# Your assignment
Copy the text of every item below word for word, leaving the pictures out of your answer.

# Data extracts
----------

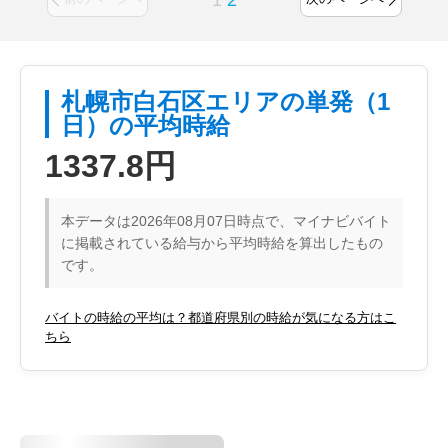
1
2
札幌市白石区エリアの単発（1
日）の平均時給
1337.8円
本データは2026年08月07日時点で、マイナビバイト
に掲載されている給与から平均時給を算出したもの
です。
バイトの時給の平均は？都道府県別の時給が気になる方はこ
ちら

----------

# Finished task
1
2
札幌市白石区エリアの単発（1
日）の平均時給
1337.8円
本データは2026年08月07日時点で、マイナビバイト
に掲載されている給与から平均時給を算出したもの
です。
バイトの時給の平均は？都道府県別の時給が気になる方はこ
ちら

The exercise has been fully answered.